What are the implications of significant participation for codetermination and control in a company?
Anyone holding a significant participation can exert substantial influence over management and the strategic direction of the company. Certain levels of participation are associated with rights of involvement and control, such as the right to appoint supervisory board members, initiate special audits, or block significant corporate decisions (blocking minority). In German codetermination law, large participations do not automatically affect the composition of the supervisory board, but do so by voting rights at the general meeting. Furthermore, major shareholders have a heightened interest in the company’s policies and can significantly influence corporate direction through their voting behavior.
What restrictions or approval requirements exist when acquiring a significant participation?
The acquisition of a significant participation may be subject to various restrictions or statutory approval requirements, depending on the sector, the acquirer’s nationality, and the level of participation. For example, under the Foreign Trade and Payments Act (AWG), sensitive sectors—such as security-relevant companies—require prior approval by the Federal Ministry for Economic Affairs and Climate Action (BMWK) for foreign investors acquiring a 10% or greater stake. In the banking and insurance sector, §§ 2c KWG and § 104 VAG prescribe notification and reliability checks for ‘qualified participations’ (typically from 10%). Antitrust reviews by the Federal Cartel Office may also be necessary above certain turnover and participation thresholds.
What are the sanctions for breaches of participation obligations?

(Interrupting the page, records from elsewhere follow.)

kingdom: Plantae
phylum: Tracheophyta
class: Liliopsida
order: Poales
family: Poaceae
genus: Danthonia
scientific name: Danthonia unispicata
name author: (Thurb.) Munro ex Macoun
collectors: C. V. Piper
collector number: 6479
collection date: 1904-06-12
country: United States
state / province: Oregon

Violations of statutory notification and publication obligations upon reaching a significant participation can be subject to severe penalties. These range from fines under the WpHG, coercive fines for violations of the GmbH or Stock Corporation Act, to the invalidity of voting rights for non-reported participations (§ 44 WpHG). In tax law, retroactive taxation, interest, and even criminal sanctions for tax evasion may result. Acquisitions requiring approval that are carried out without proper clearance can lead to the prohibition of acquisition or exercise of shareholder rights, or even reversal of the transaction. The stock exchange watchdog and BaFin can also impose further regulatory measures.